* ASSIGNMENT *
Please repeat the entries exactly as they appear and omit any images.

Records from a dataset
[Start of Attachment]

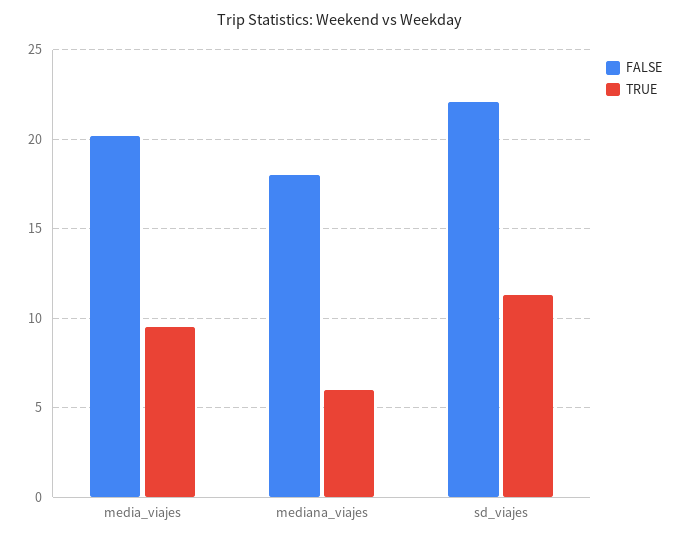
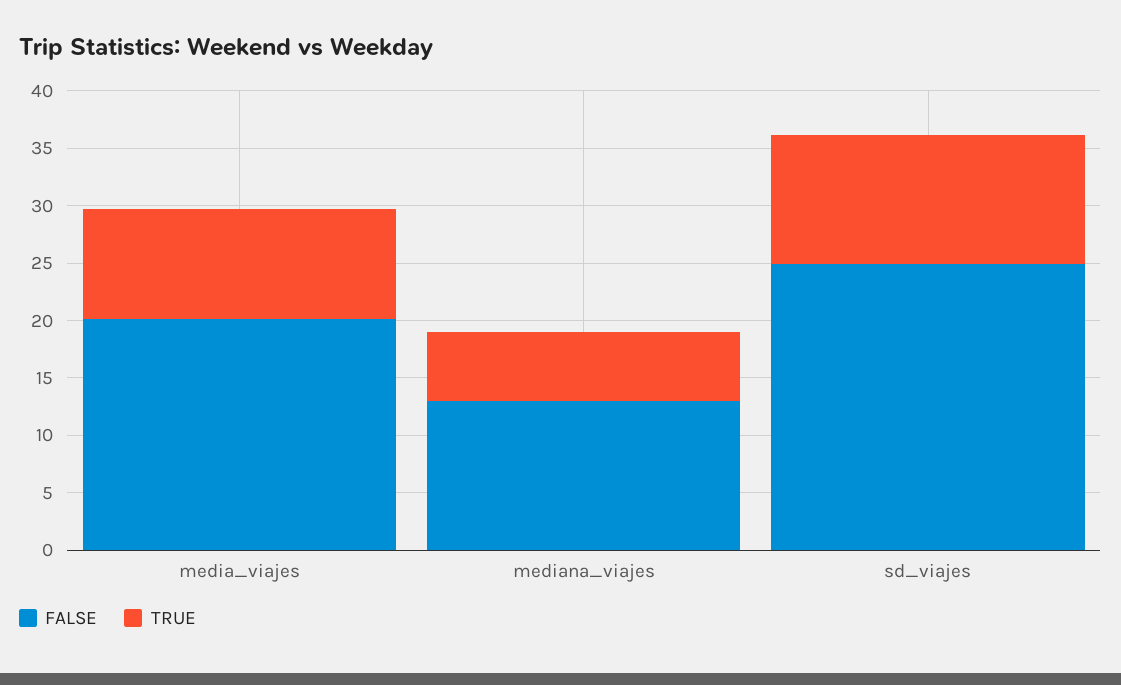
FALSE, mediana_viajes: 18 -> 13
FALSE, sd_viajes: 22 -> 25

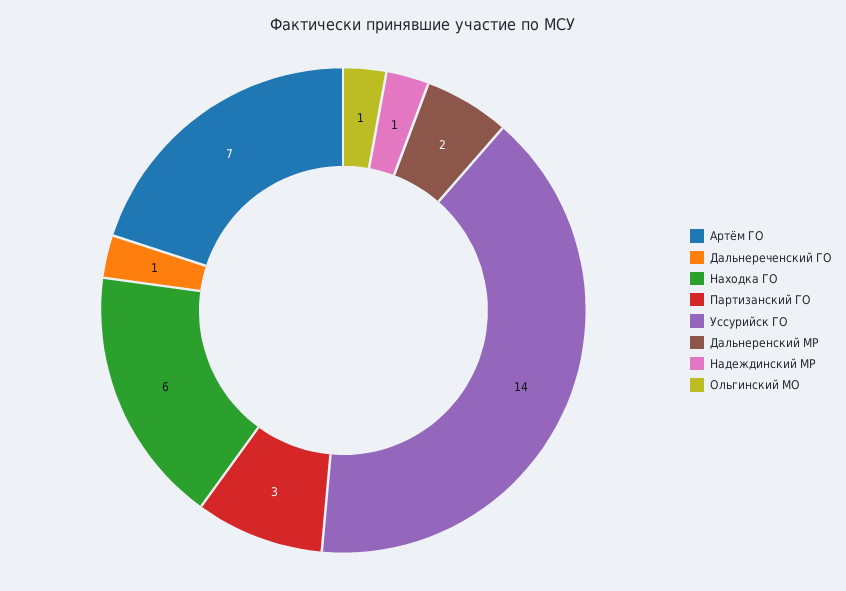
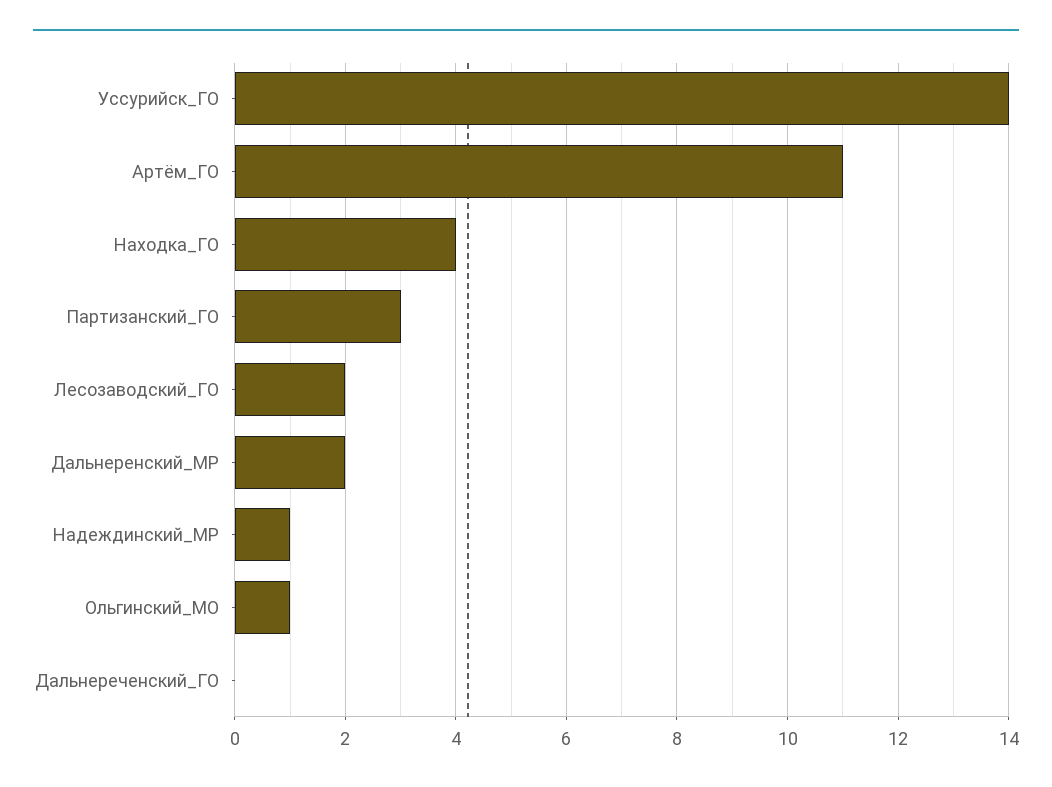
Артём ГО: 7 -> 11
Дальнереченский ГО: 1 -> 0
Находка ГО: 6 -> 4
Лесозаводский_ГО: none -> 2

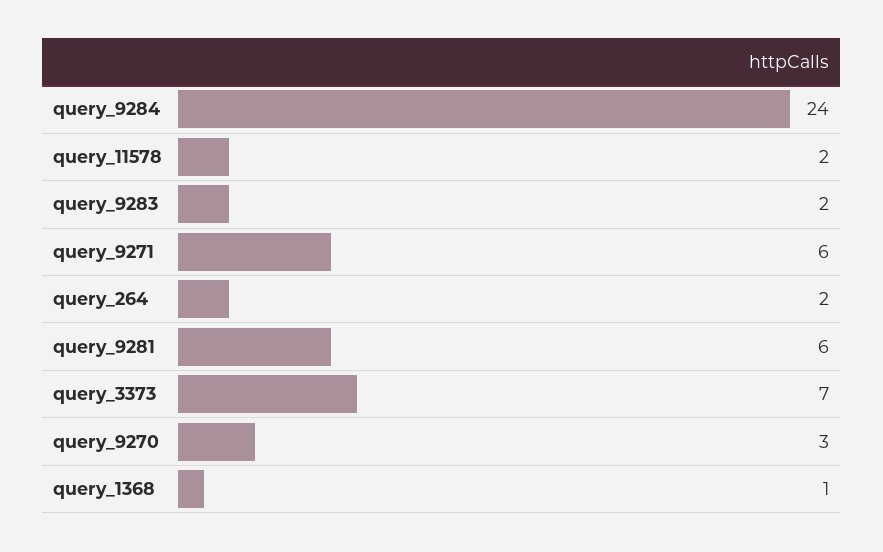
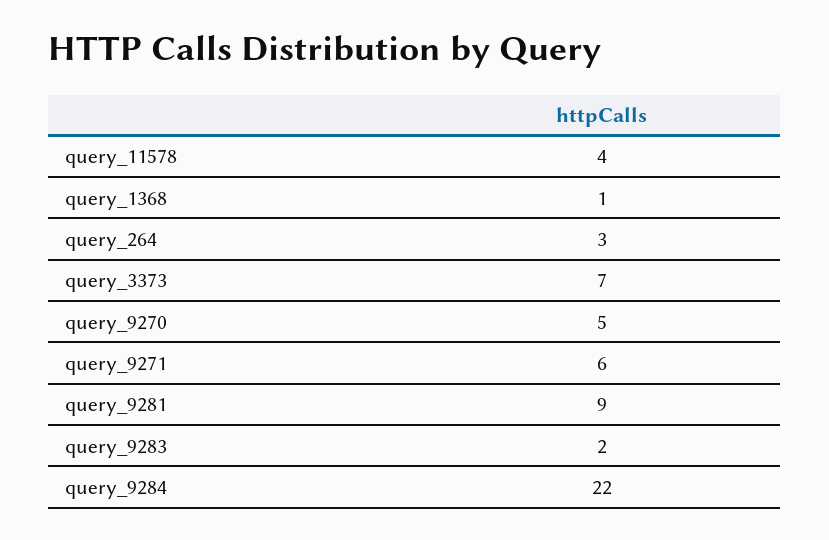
query_9284: 24 -> 22
query_11578: 2 -> 4
query_264: 2 -> 3
query_9281: 6 -> 9
query_9270: 3 -> 5

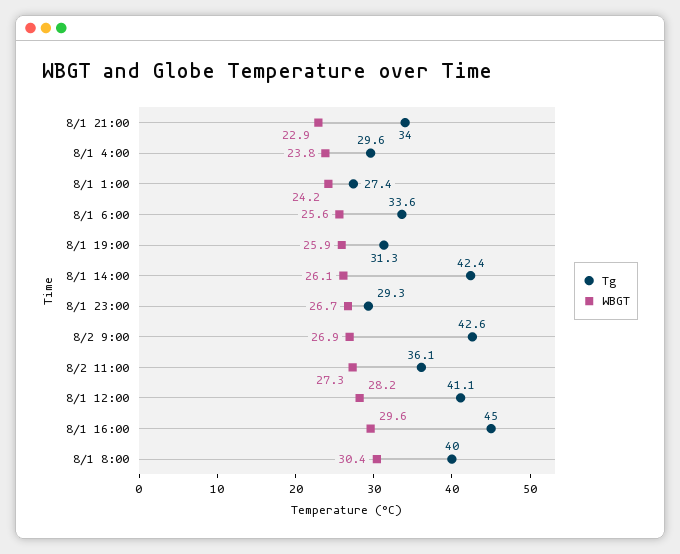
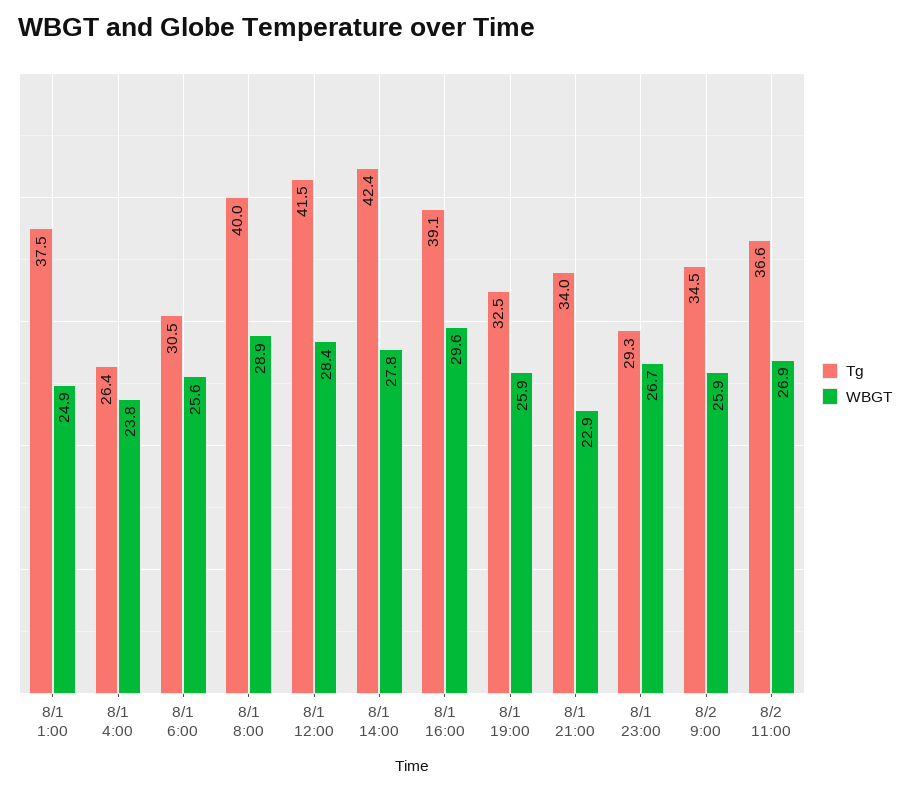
Tg, 8/1 4:00: 29.6 -> 26.4
Tg, 8/1 1:00: 27.4 -> 37.5
WBGT, 8/1 1:00: 24.2 -> 24.9
Tg, 8/1 6:00: 33.6 -> 30.5
Tg, 8/1 19:00: 31.3 -> 32.5
WBGT, 8/1 14:00: 26.1 -> 27.8
Tg, 8/2 9:00: 42.6 -> 34.5
WBGT, 8/2 9:00: 26.9 -> 25.9
Tg, 8/2 11:00: 36.1 -> 36.6
WBGT, 8/2 11:00: 27.3 -> 26.9
Tg, 8/1 12:00: 41.1 -> 41.5
WBGT, 8/1 12:00: 28.2 -> 28.4
Tg, 8/1 16:00: 45 -> 39.1
WBGT, 8/1 8:00: 30.4 -> 28.9

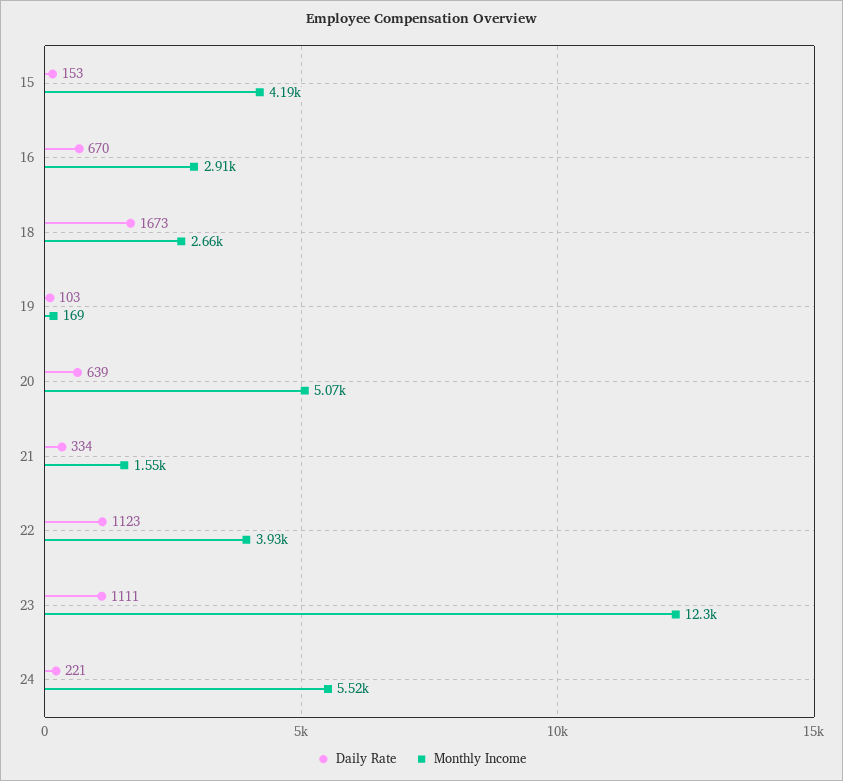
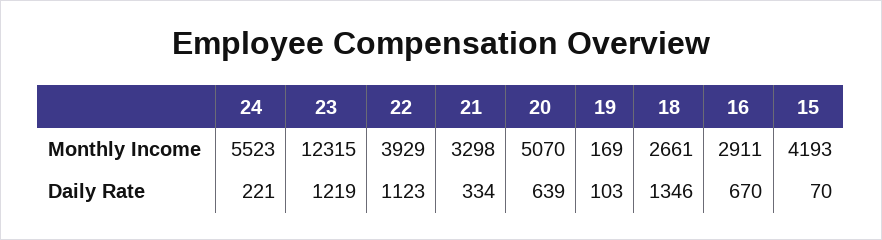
Daily Rate, 15: 153 -> 70
Daily Rate, 18: 1673 -> 1346
Monthly Income, 21: 1550 -> 3298
Daily Rate, 23: 1111 -> 1219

[End of Attachment]

* RESULT FOR THIS EXERCISE *
FALSE, mediana_viajes: 18 -> 13
FALSE, sd_viajes: 22 -> 25

Артём ГО: 7 -> 11
Дальнереченский ГО: 1 -> 0
Находка ГО: 6 -> 4
Лесозаводский_ГО: none -> 2

query_9284: 24 -> 22
query_11578: 2 -> 4
query_264: 2 -> 3
query_9281: 6 -> 9
query_9270: 3 -> 5

Tg, 8/1 4:00: 29.6 -> 26.4
Tg, 8/1 1:00: 27.4 -> 37.5
WBGT, 8/1 1:00: 24.2 -> 24.9
Tg, 8/1 6:00: 33.6 -> 30.5
Tg, 8/1 19:00: 31.3 -> 32.5
WBGT, 8/1 14:00: 26.1 -> 27.8
Tg, 8/2 9:00: 42.6 -> 34.5
WBGT, 8/2 9:00: 26.9 -> 25.9
Tg, 8/2 11:00: 36.1 -> 36.6
WBGT, 8/2 11:00: 27.3 -> 26.9
Tg, 8/1 12:00: 41.1 -> 41.5
WBGT, 8/1 12:00: 28.2 -> 28.4
Tg, 8/1 16:00: 45 -> 39.1
WBGT, 8/1 8:00: 30.4 -> 28.9

Daily Rate, 15: 153 -> 70
Daily Rate, 18: 1673 -> 1346
Monthly Income, 21: 1550 -> 3298
Daily Rate, 23: 1111 -> 1219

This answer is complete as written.